A broad collaboration at U-M several years in the making has produced an innovative tool for visual assessment of child body shape. The lead researchers on the effort are Dr. Julie Lumeng and Dr. Matt Reed. The first validation article on ShapeCoder appeared this month in Pediatric Obesity. The underlying body shape model was developed at UMTRI by Daniel Park and colleagues based on whole-body laser scan data from 147 children. The parametric model used in ShapeCoderallows a rater to select images on screen that best match the body shape of particular child. This tool has value for both estimating the body mass index of children for which measured stature and weight data are not available and for investigating misperception of child body size. An online version of the tool is available. We welcome further collaboration in this domain. Our growing library of body shape models can be used to accurately represent individuals from age 12 months through elderly adults.
I presented a method for quantifying vehicle occupant postures and body shapes at the SAE Congress 2017 . The methodology was demonstrated using children and a single Microsoft Kinect sensor. The challenge posed by the noisy and incomplete data was addressed by fitting the data using a statistical body shape model (SBSM). The SBSM used in this work was developed using laser scan data gathered from 147 children with stature ranging from 100 to 160 cm and BMI from 12 to 27 kg/m^2 in various sitting postures. A principal component (PC) analysis was conducted based on these scans along with the manually-measured body landmarks, and 100 PC scores were retained to account for 99% of variance in the body shape and sitting postures. A PC-based fast fitting method was applied to estimate the occupant characteristics by fitting the SBSM to an incomplete depth image of a subject. The results demonstrate that a fast, inexpensive system can be used to produce useful estimates of occupant characteristics that could be applied to improve personalization of component adjustments, restraint systems, and infotainment systems.

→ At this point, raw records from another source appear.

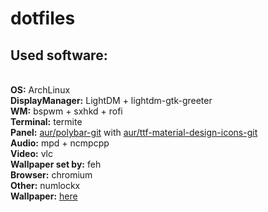 # dotfiles

<h2>Used software:</h2><br>
<b>OS:</b> ArchLinux<br>
<b>DisplayManager:</b> LightDM + lightdm-gtk-greeter<br>
<b>WM:</b> bspwm + sxhkd + rofi<br>
<b>Terminal:</b> termite<br>
<b>Panel:</b> <a href=https://github.com/jaagr/polybar>aur/polybar-git</a> with <a href=https://materialdesignicons.com/>aur/ttf-material-design-icons-git</a><br>
<b>Audio:</b> mpd + ncmpcpp<br>
<b>Video:</b> vlc<br>
<b>Wallpaper set by:</b> feh<br>
<b>Browser:</b> chromium<br>
<b>Other:</b> numlockx<br>
<b>Wallpaper:</b> <a href=https://plus.google.com/photos/101962710918758243062/album/6078639753730964801/6078639757575862626?sqid=113935870359973712582&ssid=a8039687-d46a-4b45-aecc-cab8f8227ed1>here</a><br>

Update: Launched humanshape.org
I have launched HumanShape.org, a web portal for various online body shape models developed by UMTRI. Each model introduced in this site was developed based on hundreds of whole body laser scans, anatomical landmarks, and anthropometric data. As the previous online models, all models provide an intuitive way to generate a body shape, and the predicted 3D geometry and related data can be downloaded into a local repository.
More models will come. Stay tuned.
UPDATE: Launched Childshape.org
My colleague, Dr. Matt Reed and I published a public online body shape modeling site Childshape.org. This is the first online child body shape modeling tool. This site provides an intuitive interface to model a child body shape with a few parameters such as stature, body mass index, and sitting height to standing ratio. Users also can download the modeled body shape to a local repository as an STL file. Also, a set of estimated body landmarks including joint locations can be downloaded as well as the anthropometric dimensions of the selected body shape.
The model was developed using statistical methods based on laser scans of 137 children ages 3 to 11. More information about the methodology behind can be found in this paper "Parametric body shape model of standing children aged 3–11 years".